**PROBLEM DETAILS:** Scan the entries below and report only how many lines contain "blankets".

= Beginning of Section =

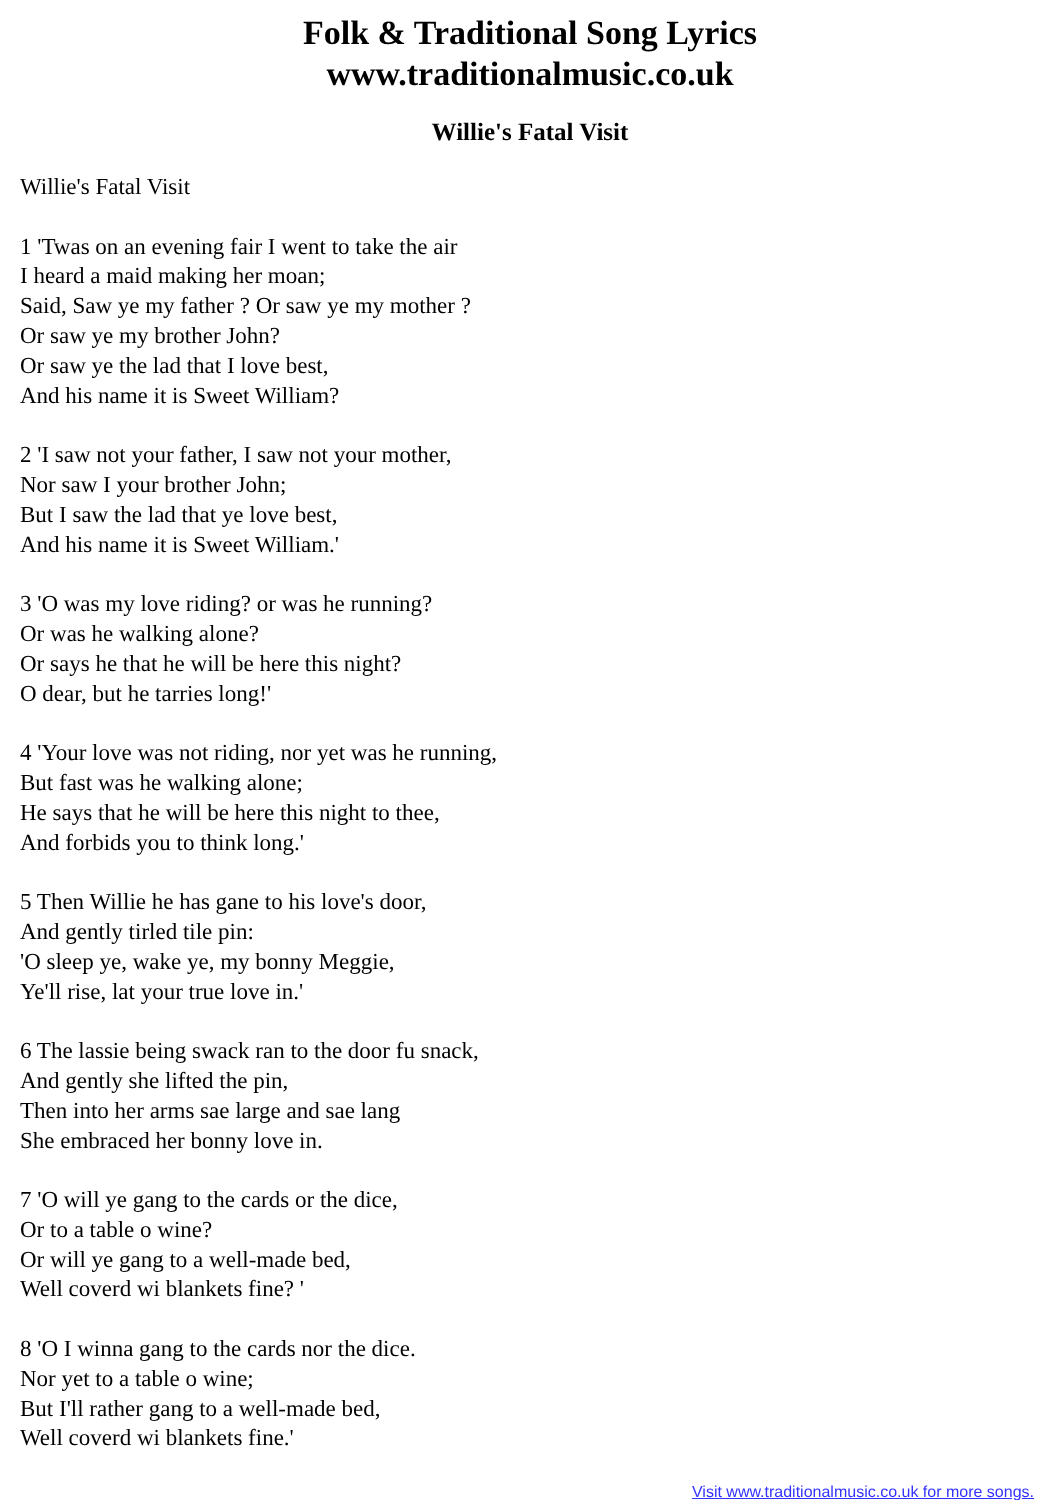Folk & Traditional Song Lyrics
www.traditionalmusic.co.uk
Willie's Fatal Visit
Willie's Fatal Visit
1 'Twas on an evening fair I went to take the air
I heard a maid making her moan;
Said, Saw ye my father ? Or saw ye my mother ?
Or saw ye my brother John?
Or saw ye the lad that I love best,
And his name it is Sweet William?
2 'I saw not your father, I saw not your mother,
Nor saw I your brother John;
But I saw the lad that ye love best,
And his name it is Sweet William.'
3 'O was my love riding? or was he running?
Or was he walking alone?
Or says he that he will be here this night?
O dear, but he tarries long!'
4 'Your love was not riding, nor yet was he running,
But fast was he walking alone;
He says that he will be here this night to thee,
And forbids you to think long.'
5 Then Willie he has gane to his love's door,
And gently tirled tile pin:
'O sleep ye, wake ye, my bonny Meggie,
Ye'll rise, lat your true love in.'
6 The lassie being swack ran to the door fu snack,
And gently she lifted the pin,
Then into her arms sae large and sae lang
She embraced her bonny love in.
7 'O will ye gang to the cards or the dice,
Or to a table o wine?
Or will ye gang to a well-made bed,
Well coverd wi blankets fine? '
8 'O I winna gang to the cards nor the dice.
Nor yet to a table o wine;
But I'll rather gang to a well-made bed,
Well coverd wi blankets fine.'
Visit www.traditionalmusic.co.uk for more songs.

= End of Section =

**TASK SOLUTION:** 2